> [Required work] Copy out all of the data word for word. Omit every picture.

> [Supplied material]
══════════════════════════════

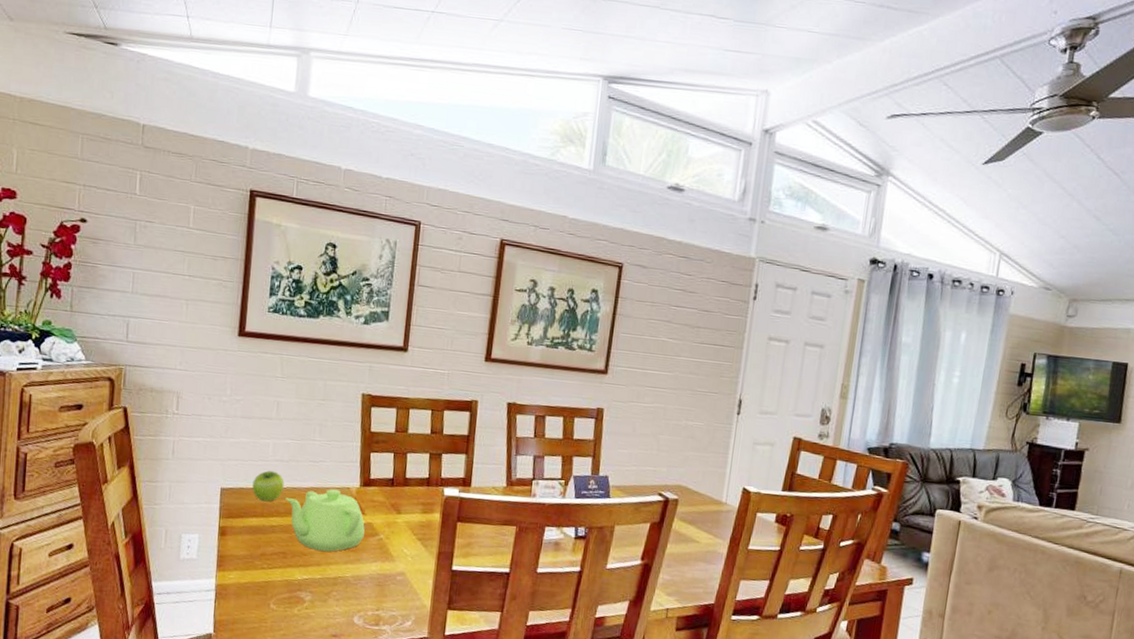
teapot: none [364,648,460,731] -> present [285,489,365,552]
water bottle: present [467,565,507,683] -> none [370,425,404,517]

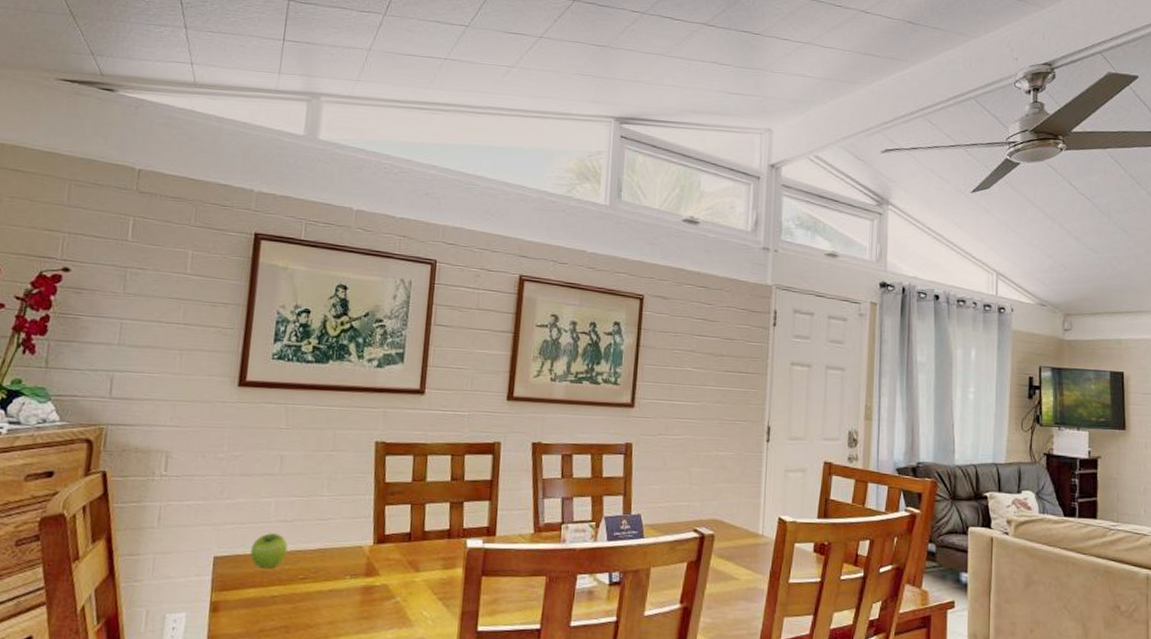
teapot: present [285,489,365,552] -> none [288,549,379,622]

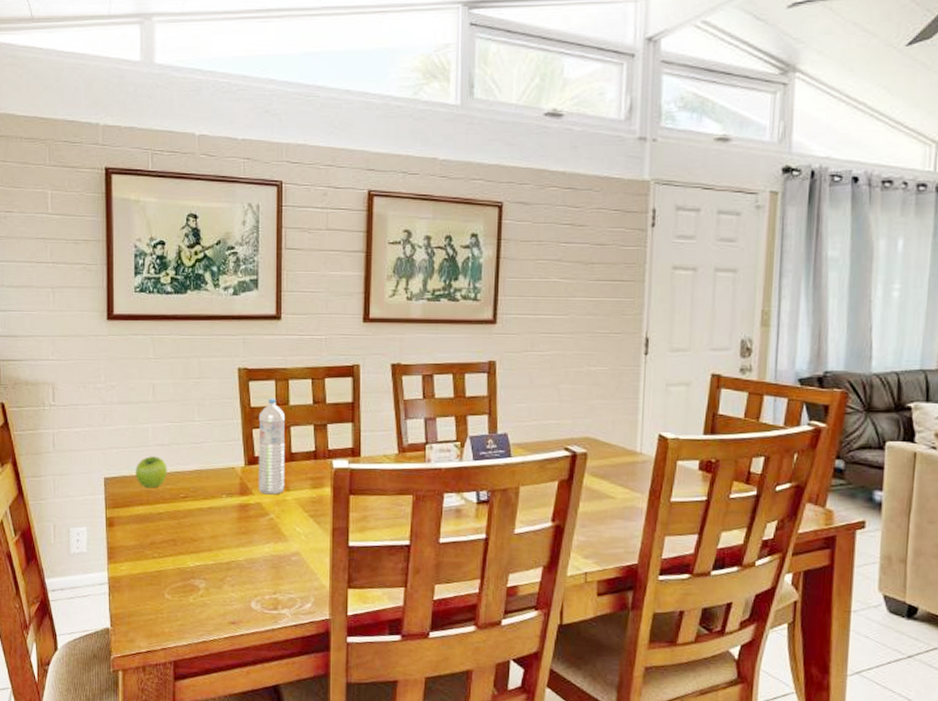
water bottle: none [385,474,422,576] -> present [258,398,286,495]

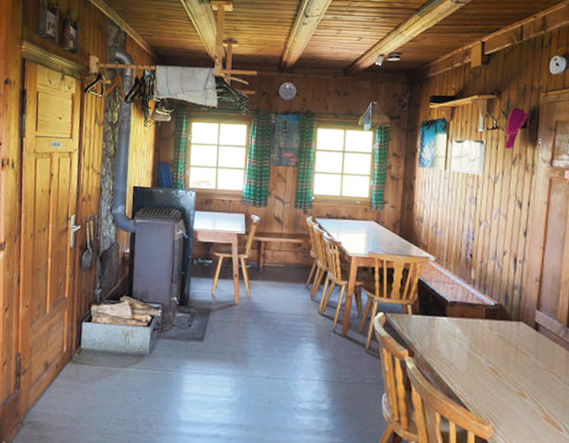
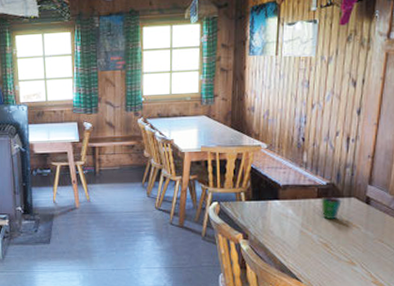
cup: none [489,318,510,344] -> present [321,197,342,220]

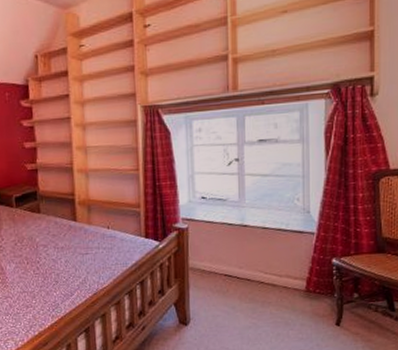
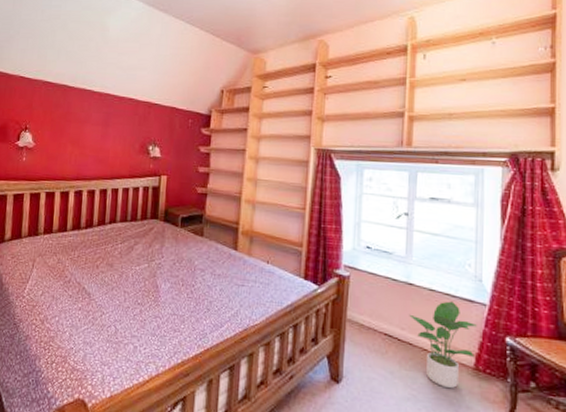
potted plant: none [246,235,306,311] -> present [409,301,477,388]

══════════════════════════════

> [Output of the task]
teapot: none [364,648,460,731] -> present [285,489,365,552]
water bottle: present [467,565,507,683] -> none [370,425,404,517]

teapot: present [285,489,365,552] -> none [288,549,379,622]

water bottle: none [385,474,422,576] -> present [258,398,286,495]

cup: none [489,318,510,344] -> present [321,197,342,220]

potted plant: none [246,235,306,311] -> present [409,301,477,388]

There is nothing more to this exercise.